_ABOUT THIS EXERCISE_
Print every entry exactly as written and exclude all images.

Collected data
--- START ---
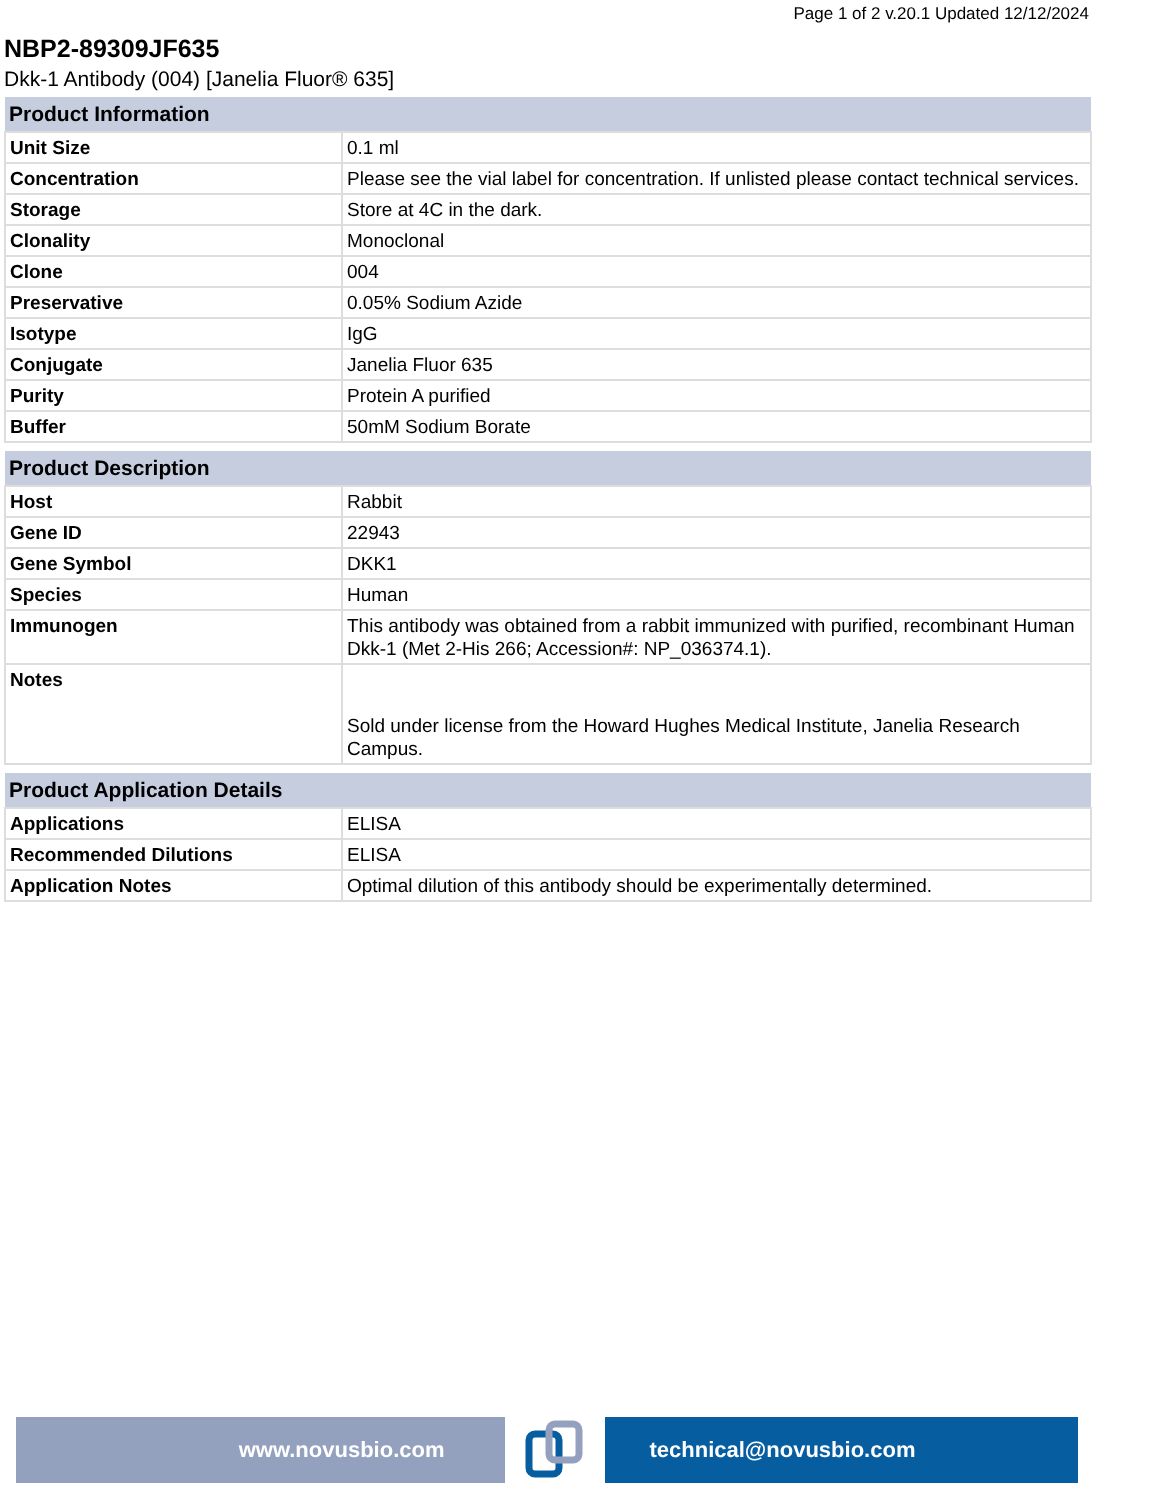Page 1 of 2 v.20.1 Updated 12/12/2024
NBP2-89309JF635
Dkk-1 Antibody (004) [Janelia Fluor® 635]
| Product Information | |
| --- | --- |
| Unit Size | 0.1 ml |
| Concentration | Please see the vial label for concentration. If unlisted please contact technical services. |
| Storage | Store at 4C in the dark. |
| Clonality | Monoclonal |
| Clone | 004 |
| Preservative | 0.05% Sodium Azide |
| Isotype | IgG |
| Conjugate | Janelia Fluor 635 |
| Purity | Protein A purified |
| Buffer | 50mM Sodium Borate |
| Product Description | |
| --- | --- |
| Host | Rabbit |
| Gene ID | 22943 |
| Gene Symbol | DKK1 |
| Species | Human |
| Immunogen | This antibody was obtained from a rabbit immunized with purified, recombinant Human Dkk-1 (Met 2-His 266; Accession#: NP_036374.1). |
| Notes | Sold under license from the Howard Hughes Medical Institute, Janelia Research Campus. |
| Product Application Details | |
| --- | --- |
| Applications | ELISA |
| Recommended Dilutions | ELISA |
| Application Notes | Optimal dilution of this antibody should be experimentally determined. |
www.novusbio.com technical@novusbio.com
--- END ---
_EXPECTED ANSWER_
Page 1 of 2 v.20.1 Updated 12/12/2024
NBP2-89309JF635
Dkk-1 Antibody (004) [Janelia Fluor® 635]
| Product Information | |
| --- | --- |
| Unit Size | 0.1 ml |
| Concentration | Please see the vial label for concentration. If unlisted please contact technical services. |
| Storage | Store at 4C in the dark. |
| Clonality | Monoclonal |
| Clone | 004 |
| Preservative | 0.05% Sodium Azide |
| Isotype | IgG |
| Conjugate | Janelia Fluor 635 |
| Purity | Protein A purified |
| Buffer | 50mM Sodium Borate |
| Product Description | |
| --- | --- |
| Host | Rabbit |
| Gene ID | 22943 |
| Gene Symbol | DKK1 |
| Species | Human |
| Immunogen | This antibody was obtained from a rabbit immunized with purified, recombinant Human Dkk-1 (Met 2-His 266; Accession#: NP_036374.1). |
| Notes | Sold under license from the Howard Hughes Medical Institute, Janelia Research Campus. |
| Product Application Details | |
| --- | --- |
| Applications | ELISA |
| Recommended Dilutions | ELISA |
| Application Notes | Optimal dilution of this antibody should be experimentally determined. |
www.novusbio.com technical@novusbio.com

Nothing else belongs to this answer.